Percona Cluster with master-master between clusters

Hello,

I am in the process on configuring master-master replication between 2 Percona Clusters with the ability to add a 3rd cluster into this mix at a future date.

The Clusters are in different data centres so I do not want to simply create one large cluster.

I believe I have this running correctly on a development cluster but would like some input as to whether I have done this correctly and if there are any things I might have missed that may come back to haunt me in the future.

Running Percona XtraDB Cluster 5.7.24-26 over CentOS 7 on all nodes.

I have two 3 Node systems at present - Cluster A and Cluster B and I have allowed for an option of adding Cluster C in the future (things like auto increment settings allow for 9 nodes in total).

Same mysql.cnf on all nodes with only node address specific changes as follows:


# These values are different for each node in each cluster
# Example here is Cluster A Node 1
log-bin = DB-A-01.bin
wsrep_node_address = [IP address of Cluster A node 1]
relay_log = DB-A-01-relay-log
auto_increment_offset = 1

# These settings are common for each node in the same cluster
# The server-id is 1001 on each node in Cluster A and 1002 on each node in Cluster B
server-id = 1001
expire_logs_days = 14
datadir = /var/lib/mysql
user = mysql
log_error = error.log
log_slave_updates = 1
gtid_mode = ON
enforce_gtid_consistency = ON
master_info_repository = TABLE
relay_log_info_repository = TABLE

default_storage_engine = InnoDB
binlog_format = ROW
innodb_flush_method = O_DIRECT
innodb_file_per_table = 1
innodb_autoinc_lock_mode = 2

# Prevent creation of MyISAM tables as this engine is not supported
disabled_storage_engines = "MyISAM"

# IP address of each Node in same Cluster - so always has 3 IPs
wsrep_cluster_address = gcomm://x.y.z.A,x.y.z.B,x.y.z.C
wsrep_provider = /usr/lib64/libgalera_smm.so
wsrep_log_conflicts = 1
wsrep_slave_threads = 8
# Cluster name different in each Cluster
wsrep_cluster_name = DB-A

# Turn this off as we will manually control auto_increment_increment and auto_increment_offset settings
wsrep_auto_increment_control = OFF
# Allow for up to 3 x clusters of 3 x nodes
auto_increment_increment = 9

# SST method
wsrep_sst_method = xtrabackup-v2
wsrep_sst_auth = "sstuser:sstuserpassword"

# A bunch of other settings for max user connections, FTS indexes, and other settings
# Also a bunch of settings for PMM

Cluster A has been running for some time (both a development/test cluster and a seperate production cluster) so data on those clusters has to remain.

Therefore to configure and setup replication to the second cluster I did the following steps on the development cluster:

  • Made sure gtid_executed and gtid_purged were same on all Nodes in Cluster A
  • Got the second cluster installed and running stand alone to confirm I had it configured correctly
  • Used XtraBackup to do a hot backup of Cluster A Node 1
  • Restored this backup to Cluster B Node 1
  • Bootstrapped Cluster B Node 1 and got Nodes 2 & 3 running
  • Restarted Cluster B Node 1 so no longer running as Bootstrap
  • Started Slave on Cluster B Node 1 pointing to Master as Cluster A Node 1 and verified working
  • Started Slave on Cluster A Node 1 pointing to Master as Cluster B Node 1 and verified working

The method I used to get gtid_executed the same on all Nodes of Cluster A was to pick Node 1 as the “master” and then take Nodes 2 and 3 down in turn and perform a full SST. This wasn’t in sync because the cluster was originally a slave off a 5.6 server which in turn was a slave of an old 5.5 master-master setup and used old log file position replication (same for both development and production - both went from master-master 5.5 → via stand alone 5.6 → Cluster 5.7).
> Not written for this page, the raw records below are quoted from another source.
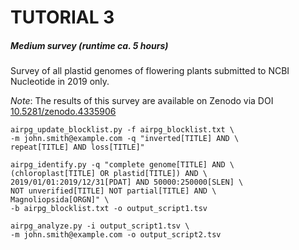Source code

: TUTORIAL 3
==========
##### Medium survey (runtime ca. 5 hours)

Survey of all plastid genomes of flowering plants submitted to NCBI Nucleotide in 2019 only.

*Note*: The results of this survey are available on Zenodo via DOI [10.5281/zenodo.4335906](https://zenodo.org/record/4335906)


```
airpg_update_blocklist.py -f airpg_blocklist.txt \
-m john.smith@example.com -q "inverted[TITLE] AND \
repeat[TITLE] AND loss[TITLE]"

airpg_identify.py -q "complete genome[TITLE] AND \
(chloroplast[TITLE] OR plastid[TITLE]) AND \
2019/01/01:2019/12/31[PDAT] AND 50000:250000[SLEN] \
NOT unverified[TITLE] NOT partial[TITLE] AND \
Magnoliopsida[ORGN]" \
-b airpg_blocklist.txt -o output_script1.tsv

airpg_analyze.py -i output_script1.tsv \
-m john.smith@example.com -o output_script2.tsv
```

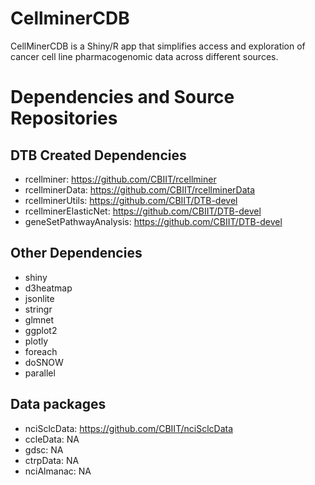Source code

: # CellminerCDB
CellMinerCDB is a Shiny/R app that simplifies access and  exploration of cancer cell line pharmacogenomic data across different sources.

# Dependencies and Source Repositories
## DTB Created Dependencies 
* rcellminer: https://github.com/CBIIT/rcellminer
* rcellminerData: https://github.com/CBIIT/rcellminerData
* rcellminerUtils: https://github.com/CBIIT/DTB-devel
* rcellminerElasticNet: https://github.com/CBIIT/DTB-devel
* geneSetPathwayAnalysis: https://github.com/CBIIT/DTB-devel 

## Other Dependencies 
* shiny
* d3heatmap
* jsonlite
* stringr
* glmnet
* ggplot2
* plotly
* foreach
* doSNOW
* parallel

## Data packages 
* nciSclcData: https://github.com/CBIIT/nciSclcData
* ccleData: NA
* gdsc: NA 
* ctrpData: NA
* nciAlmanac: NA 
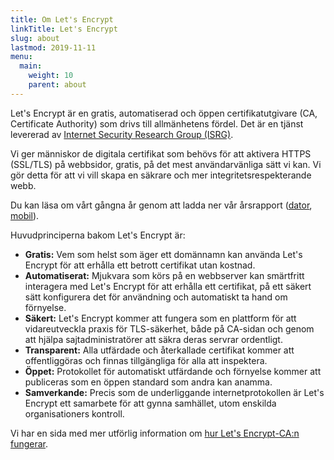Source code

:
 ```yaml
---
title: Om Let's Encrypt
linkTitle: Let's Encrypt
slug: about
lastmod: 2019-11-11
menu:
  main:
    weight: 10
    parent: about
---
```


Let's Encrypt är en gratis, automatiserad och öppen certifikatutgivare (CA, Certificate Authority) som drivs till allmänhetens fördel. Det är en tjänst levererad av [Internet Security Research Group (ISRG)](https://www.abetterinternet.org/).

Vi ger människor de digitala certifikat som behövs för att aktivera HTTPS (SSL/TLS) på webbsidor, gratis, på det mest användarvänliga sätt vi kan. Vi gör detta för att vi vill skapa en säkrare och mer integritetsrespekterande webb.

Du kan läsa om vårt gångna år genom att ladda ner vår årsrapport ([dator](https://www.abetterinternet.org/annual-reports/), [mobil](https://abetterinternet.org/documents/2019-ISRG-Annual-Report-Mobile.pdf)).

Huvudprinciperna bakom Let's Encrypt är:

* **Gratis:** Vem som helst som äger ett domännamn kan använda Let's Encrypt för att erhålla ett betrott certifikat utan kostnad.
* **Automatiserat:** Mjukvara som körs på en webbserver kan smärtfritt interagera med Let's Encrypt för att erhålla ett certifikat, på ett säkert sätt konfigurera det för användning och automatiskt ta hand om förnyelse.
* **Säkert:** Let's Encrypt kommer att fungera som en plattform för att vidareutveckla praxis för TLS-säkerhet, både på CA-sidan och genom att hjälpa sajtadministratörer att säkra deras servrar ordentligt.
* **Transparent:** Alla utfärdade och återkallade certifikat kommer att offentliggöras och finnas tillgängliga för alla att inspektera.
* **Öppet:** Protokollet för automatiskt utfärdande och förnyelse kommer att publiceras som en öppen standard som andra kan anamma.
* **Samverkande:** Precis som de underliggande internetprotokollen är Let's Encrypt ett samarbete för att gynna samhället, utom enskilda organisationers kontroll.

Vi har en sida med mer utförlig information om [hur Let's Encrypt-CA:n fungerar](/how-it-works).
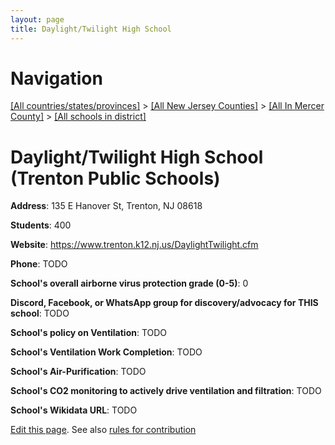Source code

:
 ```yaml
---
layout: page
title: Daylight/Twilight High School
---
```

# Navigation

[[All countries/states/provinces]](../../../..) > [[All New Jersey Counties]](../../..) > [[All In Mercer County]](../..) > [[All schools in district]](..)

# Daylight/Twilight High School (Trenton Public Schools)

**Address**: 135 E Hanover St, Trenton, NJ 08618

**Students**: 400

**Website**: <https://www.trenton.k12.nj.us/DaylightTwilight.cfm>

**Phone**: TODO

**School's overall airborne virus protection grade (0-5)**: 0

**Discord, Facebook, or WhatsApp group for discovery/advocacy for THIS school**: TODO

**School's policy on Ventilation**: TODO

**School's Ventilation Work Completion**: TODO

**School's Air-Purification**: TODO

**School's CO2 monitoring to actively drive ventilation and filtration**: TODO

**School's Wikidata URL**: TODO


[Edit this page](https://github.com/ventilate-schools/NJ/edit/main/./Mercer/Trenton_Public_Schools/Daylight_Twilight_High_School.md). See also [rules for contribution](../../../contribution-rules/)
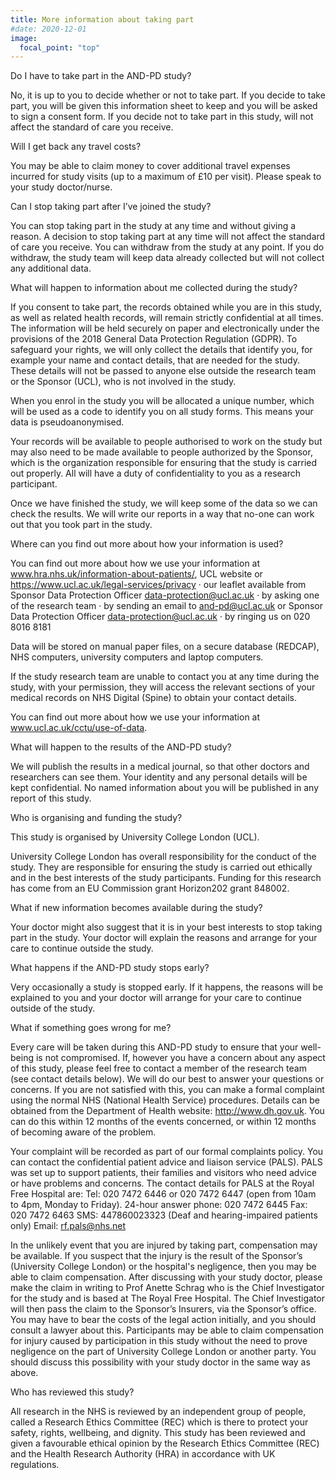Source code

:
 ```yaml
---
title: More information about taking part
#date: 2020-12-01
image:
  focal_point: "top"
---
```


<!--more-->

Do I have to take part in the AND-PD study?

No, it is up to you to decide whether or not to take part. If you decide to take part, you will be given this information sheet to keep and you will be asked to sign a consent form.
If you decide not to take part in this study, will not affect the standard of care you receive.

Will I get back any travel costs?

You may be able to claim money to cover additional travel expenses incurred for study visits (up to a maximum of £10 per visit). Please speak to your study doctor/nurse.

Can I stop taking part after I’ve joined the study?

You can stop taking part in the study at any time and without giving a reason. A decision to stop taking part at any time will not affect the standard of care you receive. You can withdraw from the study at any point. If you do withdraw, the study team will keep data already collected but will not collect any additional data.

What will happen to information about me collected during the study?

If you consent to take part, the records obtained while you are in this study, as well as related health records, will remain strictly confidential at all times. The information will be held securely on paper and electronically under the provisions of the 2018 General Data Protection Regulation (GDPR). To safeguard your rights, we will only collect the details that identify you, for example your name and contact details, that are needed for the study. These details will not be passed to anyone else outside the research team or the Sponsor (UCL), who is not involved in the study.

When you enrol in the study you will be allocated a unique number, which will be used as a code to identify you on all study forms. This means your data is pseudoanonymised.

Your records will be available to people authorised to work on the study but may also need to be made available to people authorized by the Sponsor, which is the organization responsible for ensuring that the study is carried out properly. All will have a duty of confidentiality to you as a research participant.

Once we have finished the study, we will keep some of the data so we can check the results. We will write our reports in a way that no-one can work out that you took part in the study.

Where can you find out more about how your information is used?

You can find out more about how we use your information at www.hra.nhs.uk/information-about-patients/, UCL website or https://www.ucl.ac.uk/legal-services/privacy
· our leaflet available from Sponsor Data Protection Officer data-protection@ucl.ac.uk
· by asking one of the research team 
· by sending an email to and-pd@ucl.ac.uk or Sponsor Data Protection Officer data-protection@ucl.ac.uk
· by ringing us on 020 8016 8181

Data will be stored on manual paper files, on a secure database (REDCAP), NHS computers, university computers and laptop computers.

If the study research team are unable to contact you at any time during the study, with your permission, they will access the relevant sections of your medical records on NHS Digital (Spine) to obtain your contact details.

You can find out more about how we use your information at www.ucl.ac.uk/cctu/use-of-data.

What will happen to the results of the AND-PD study?

We will publish the results in a medical journal, so that other doctors and researchers can see them. Your identity and any personal details will be kept confidential. No named information about you will be published in any report of this study.

Who is organising and funding the study?

This study is organised by University College London (UCL).

University College London has overall responsibility for the conduct of the study. They are responsible for ensuring the study is carried out ethically and in the best interests of the study participants.
Funding for this research has come from an EU Commission grant Horizon202 grant 848002.

What if new information becomes available during the study?

Your doctor might also suggest that it is in your best interests to stop taking part in the study. Your doctor will explain the reasons and arrange for your care to continue outside the study.

What happens if the AND-PD study stops early?

Very occasionally a study is stopped early. If it happens, the reasons will be explained to you and your doctor will arrange for your care to continue outside of the study.

What if something goes wrong for me?

Every care will be taken during this AND-PD study to ensure that your well-being is not compromised. If, however you have a concern about any aspect of this study, please feel free to contact a member of the research team (see contact details below). We will do our best to answer your questions or concerns. If you are not satisfied with this, you can make a formal complaint using the normal NHS (National Health Service) procedures. Details can be obtained from the Department of Health website: http://www.dh.gov.uk. You can do this within 12 months of the events concerned, or within 12 months of becoming aware of the problem. 

Your complaint will be recorded as part of our formal complaints policy. You can contact the confidential patient advice and liaison service (PALS). PALS was set up to support patients, their families and visitors who need advice or have problems and concerns. The contact details for PALS at the Royal Free Hospital are: Tel: 020 7472 6446 or 020 7472 6447 (open from 10am to 4pm, Monday to Friday).
24-hour answer phone: 020 7472 6445
Fax: 020 7472 6463
SMS: 447860023323 (Deaf and hearing-impaired patients only)
Email: rf.pals@nhs.net

In the unlikely event that you are injured by taking part, compensation may be available. If you suspect that the injury is the result of the Sponsor’s (University College London) or the hospital's negligence, then you may be able to claim compensation. After discussing with your study doctor, please make the claim in writing to Prof Anette Schrag who is the Chief Investigator for the study and is based at The Royal Free Hospital. The Chief Investigator will then pass the claim to the Sponsor’s Insurers, via the Sponsor’s office. You may have to bear the costs of the legal action initially, and you should consult a lawyer about this. Participants may be able to claim compensation for injury caused by participation in this study without the need to prove negligence on the part of University College London or another party. You should discuss this possibility with your study doctor in the same way as above.

Who has reviewed this study?

All research in the NHS is reviewed by an independent group of people, called a Research Ethics Committee (REC) which is there to protect your safety, rights, wellbeing, and dignity. This study has been reviewed and given a favourable ethical opinion by the Research Ethics Committee (REC) and the Health Research Authority (HRA) in accordance with UK regulations.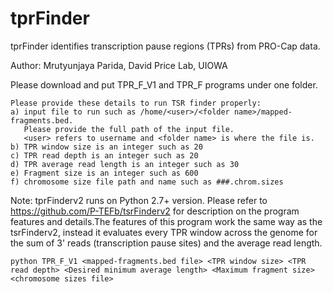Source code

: # tprFinder
tprFinder identifies transcription pause regions (TPRs) from PRO-Cap data.

Author: Mrutyunjaya Parida, David Price Lab, UIOWA

Please download and put TPR_F_V1 and TPR_F programs under one folder.
```
Please provide these details to run TSR finder properly:
a) input file to run such as /home/<user>/<folder name>/mapped-fragments.bed.
   Please provide the full path of the input file.
   <user> refers to username and <folder name> is where the file is.
b) TPR window size is an integer such as 20
c) TPR read depth is an integer such as 20
d) TPR average read length is an integer such as 30
e) Fragment size is an integer such as 600
f) chromosome size file path and name such as ###.chrom.sizes
```
Note: tprFinderv2 runs on Python 2.7+ version. Please refer to https://github.com/P-TEFb/tsrFinderv2 for description on the program features and details.The features of this program work the same way as the tsrFinderv2, instead it evaluates every TPR window across the genome for the sum of 3' reads (transcription pause sites) and the average read length.
```
python TPR_F_V1 <mapped-fragments.bed file> <TPR window size> <TPR read depth> <Desired minimum average length> <Maximum fragment size> <chromosome sizes file>
```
I also waited a couple of weeks after migrating everything to the cluster and then turning GTID on before setting up the additional cluster so that logs purged all non-GTID transactions.

Getting gtid_purged set the same required running through the following process on each Node at the same time:


SHOW MASTER LOGS;
# Note down highest log filename
# Run the following at the same time on all 3 nodes
FLUSH LOGS;
PURGE MASTER LOGS TO 'highest log filename + 1';

So all the above appears to have worked - I can write to any node on any cluster and data is replicated correctly. My manual auto increment settings are all working as expected.

So is the above is actually a correct method to set this up? Have I missed anything?

All the examples I’ve seen of doing this online either start with a completely blank cluster setup or use mysqldump to backup the first cluster. I can’t start with a blank setup and my attempts to use mysqldump ran into issues with setting gtid_purged, issues with MyISAM tables when restoring the MySQL DB data - basically I couldn’t get mysqldump to work. So is using XtraBackup OK for this?

Also I’m curious about gtid_purged - does this need to be the same across all the cluster nodes? Again in the various examples of doing master-master between clusters that I’ve found online there is mention that this needs to be in sync on all Nodes in the fist cluster but no explanation as to why.

But getting gtid_purged in sync might be quite hard on my production server as it is getting writes all the time - was pretty easy on the development cluster because I can just pick a time were no devs/testers are doing stuff and run the commands pretty much at the same time.

Note I don’t mean gtid_executed - that being the same and in sync I understand.

Thanks.